Self-efficacy in the work environment can affect the way people perceive stress, anxiety and physical health. People with higher levels of self-efficacy, when exposed to unpleasant or exhausting situations, may experience less stress as they perceive themselves as more capable of dealing with the challenges imposed by the context (Bandura, 1997). As burnout is related to workplace demand, we anticipated a negative association between self-efficacy and burnout. However, we did not find the direct relationship witnessed elsewhere (Skaalvik and Skaalvik, 2010; Cao et al., 2018). Instead, we found a significant negative relationship between lecturer self-efficacy and emotional exhaustion and depersonalization mediated by quality of life. Thus, quality of life impacts negatively on burnout syndrome while positively affected by self-efficacy. Bandura (1997, p. 464) argues, however, that “occupational stress is not just an employee problem. Certain organizational conditions can undermine employees’ beliefs in their occupational capabilities.” Higher education working conditions are also important, pointing to the university environment as highly exhausting and demanding. This needs to be discussed and addressed and will be further explored in the next sections (Bandura, 1997; Alves, 2017; Cardoso Júnior et al., 2018; Alves et al., 2019; Hall et al., 2019).

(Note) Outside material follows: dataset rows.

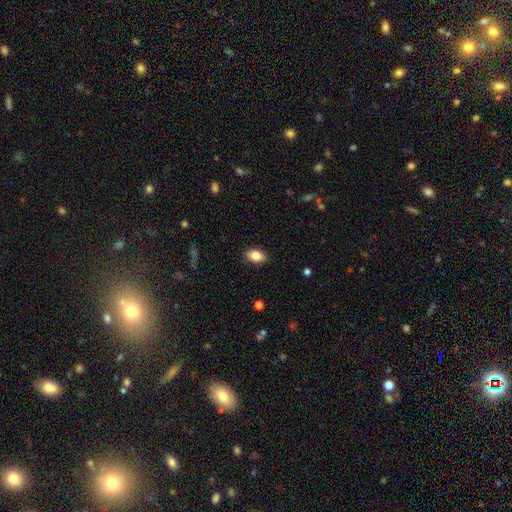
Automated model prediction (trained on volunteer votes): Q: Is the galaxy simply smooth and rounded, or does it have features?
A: smooth — 85%.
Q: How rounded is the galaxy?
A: in between — 87%.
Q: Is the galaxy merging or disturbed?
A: none — 86%.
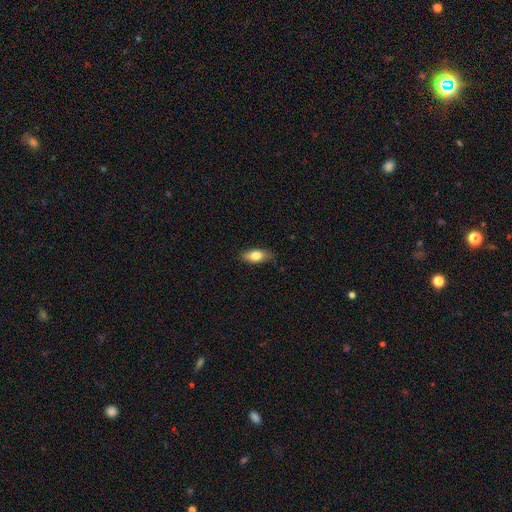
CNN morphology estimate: Smooth or featured? Predicted: smooth (p=0.77). How rounded? Predicted: in between (p=0.81). Merging? Predicted: none (p=0.79).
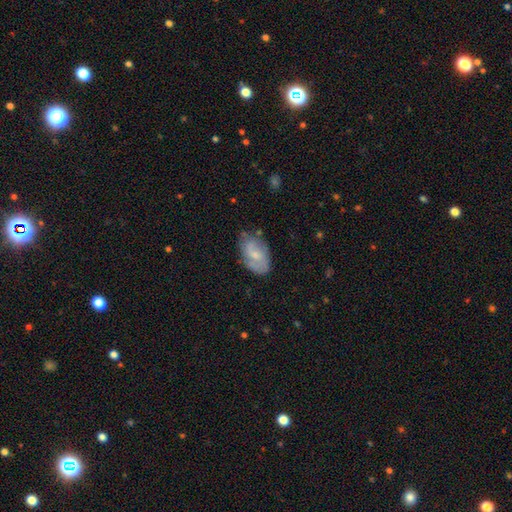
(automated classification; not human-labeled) A smooth galaxy with no disk features (54%) that is in between round and cigar-shaped (92%).

Vote fractions:
- Smooth or featured? smooth: 54% / featured or disk: 39% / star or artifact: 7%
- How rounded? in between: 92% / round: 6% / cigar-shaped: 2%
- Merging? none: 63% / minor disturbance: 27% / major disturbance: 8% / merger: 3%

Recent studies have related teacher self-efficacy with their mental health, with implications on their behavior and attitudes toward work (Von Muenchhausen et al., 2021). Therefore, lecturer self-efficacy could be understood as a valuable personal resource that influences on the adoption of positive coping skills, proactive behavior and positive emotions as whole. In this sense, researchers have demonstrated that it is possible to develop training processes for lecturers with the purpose of increasing their self-efficacy beliefs through the use of the sources of information (Postareff et al., 2007; Fong et al., 2019). Thus, the main importance of these results may lie in developing intervention processes that promote lecturer self-efficacy, with a positive perception of quality of life, which could reduce the possibility of suffering with burnout. In addition to findings of studies that point the importance of lecturer self-efficacy beliefs on student learning, the results show that these beliefs are pivotal for lecturers themselves (Matos et al., 2021).

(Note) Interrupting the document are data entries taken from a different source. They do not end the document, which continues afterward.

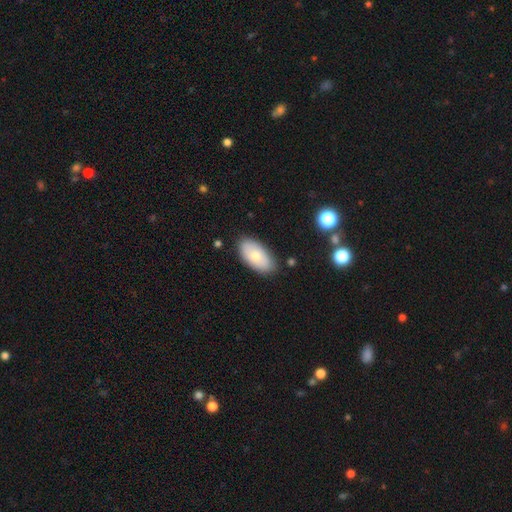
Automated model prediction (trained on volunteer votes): A smooth galaxy with no disk features (72%) that is in between round and cigar-shaped (94%). Merging: none (83%).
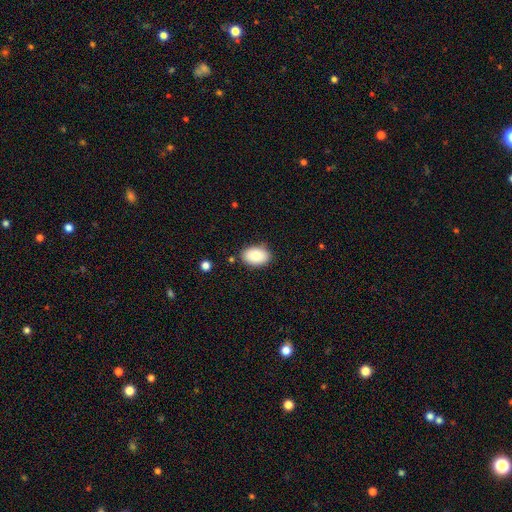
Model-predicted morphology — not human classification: This is clearly a smooth galaxy (85%). How rounded: clearly in between (89%). Merging: clearly none (83%).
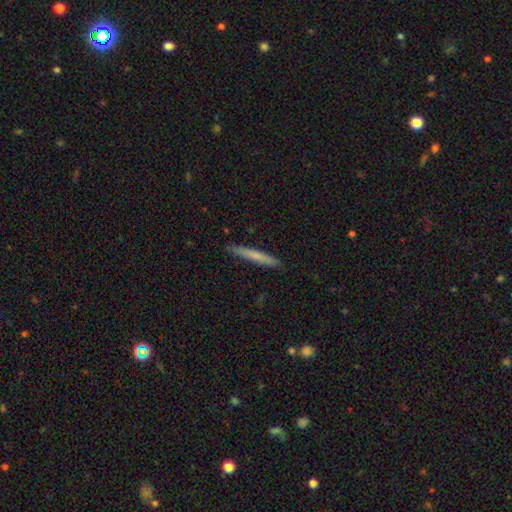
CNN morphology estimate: smooth-or-featured: smooth: 63% | featured or disk: 31% | star or artifact: 6%
  how-rounded: cigar-shaped: 96% | in between: 3% | round: 1%
  merging: none: 89% | minor disturbance: 8% | major disturbance: 1% | merger: 1%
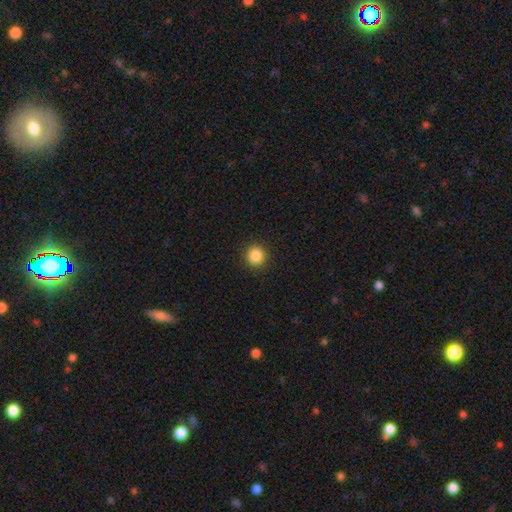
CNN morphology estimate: Q: Smooth or featured?
A: smooth (87%); runner-up: star or artifact (10%)
Q: How rounded?
A: round (94%); runner-up: in between (5%)
Q: Merging?
A: none (92%); runner-up: minor disturbance (5%)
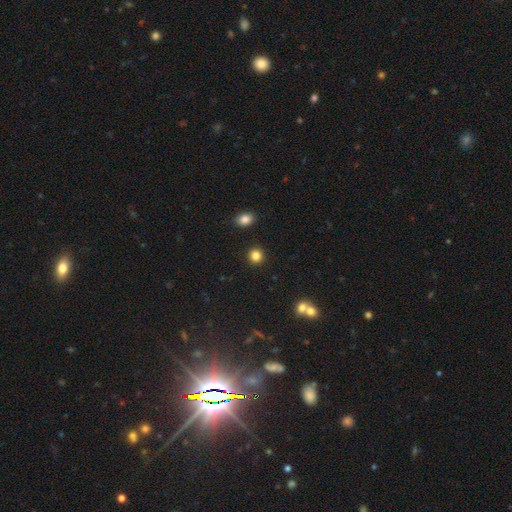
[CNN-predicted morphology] This is clearly a smooth galaxy (85%). How rounded: clearly round (90%). Merging: clearly none (91%).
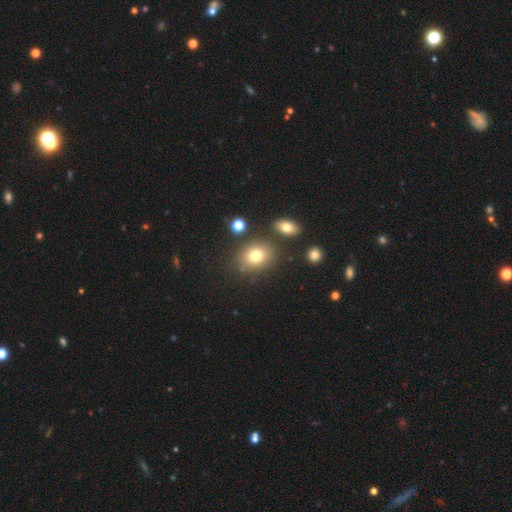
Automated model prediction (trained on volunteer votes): smooth-or-featured: smooth: 76% | star or artifact: 13% | featured or disk: 11%
  how-rounded: round: 59% | in between: 40% | cigar-shaped: 1%
  merging: none: 78% | minor disturbance: 10% | merger: 7% | major disturbance: 4%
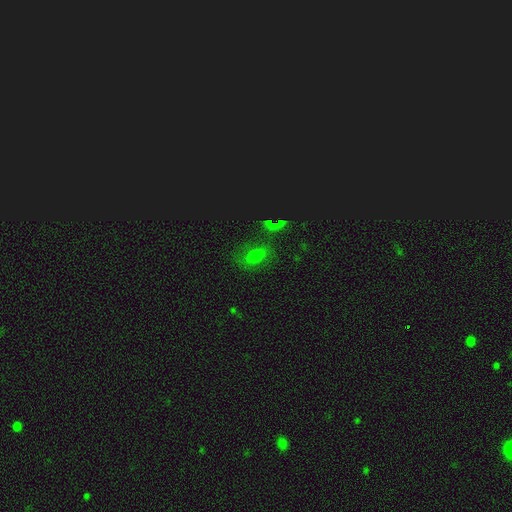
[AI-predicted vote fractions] A smooth galaxy with no disk features (59%) that is in between round and cigar-shaped (73%).

Vote fractions:
- Smooth or featured? smooth: 59% / star or artifact: 28% / featured or disk: 13%
- How rounded? in between: 73% / round: 24% / cigar-shaped: 4%
- Merging? none: 71% / minor disturbance: 17% / major disturbance: 8% / merger: 3%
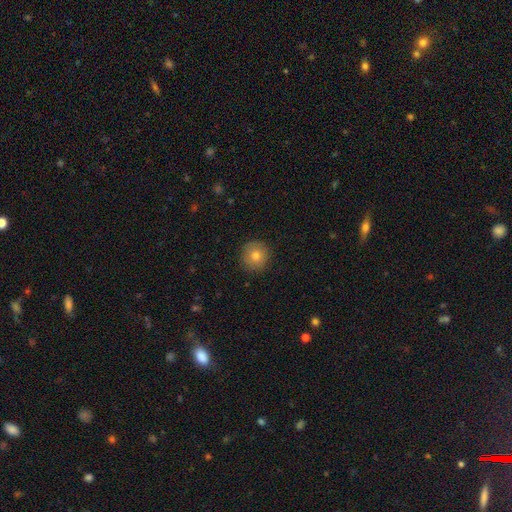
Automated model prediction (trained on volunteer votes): This appears to be a smooth galaxy with no disk features (77%) that is round (94%). Merging: none (89%).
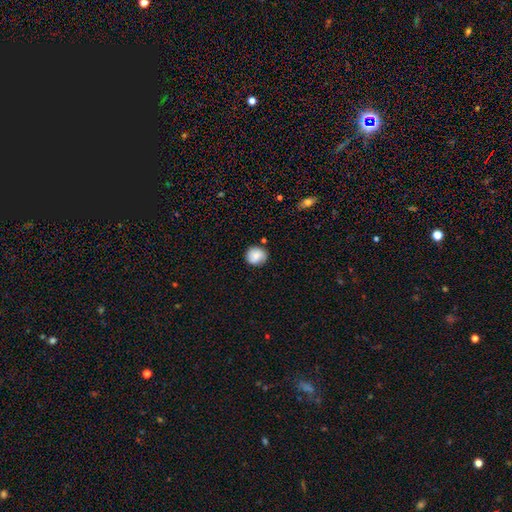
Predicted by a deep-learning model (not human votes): This appears to be a smooth galaxy with no disk features (78%) that is round (88%). Merging: none (81%).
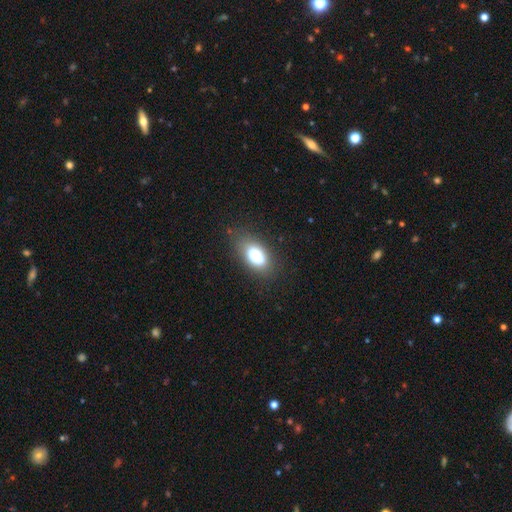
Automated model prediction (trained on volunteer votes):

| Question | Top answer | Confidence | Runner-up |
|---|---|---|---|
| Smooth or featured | smooth | 81% | featured or disk (10%) |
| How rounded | in between | 91% | round (6%) |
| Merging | none | 77% | minor disturbance (16%) |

In addition to developing strategies for increasing self-efficacy, it is essential that universities also develop strategies to help improve the work environment, dealing with excessive demands that act as the precursors of emotional exhaustion (Hall et al., 2019). Considering the international situation facing universities post-pandemic, and the changes required to build “new normals,” it might be suggested that addressing self-efficacy and collective efficacy provides at least one new pathway over the coming years.
Cluster analysis results
Cluster analysis contributed to understanding variations in self-efficacy beliefs among participants, with participants brought together into five groups characterized by decreasing values of self-efficacy across each of its four dimensions. These differences were not straightforward when also considering burnout and quality of life together.
Lecturer self-efficacy
There is no linear and causal relationship between experiencing events and understanding them as a means of strengthening or weakening personal beliefs. They depend on the selection and cognitive interpretation individuals make of them. Therefore, it is natural that in the university environment individuals who experience the same working conditions react to them in different ways, thereby choosing to act or react differently. The cluster analysis shows that according to their levels of self-efficacy beliefs there were differences in how work was perceived, with, for example, participants with higher levels of self-efficacy feeling more satisfied with the profession overall.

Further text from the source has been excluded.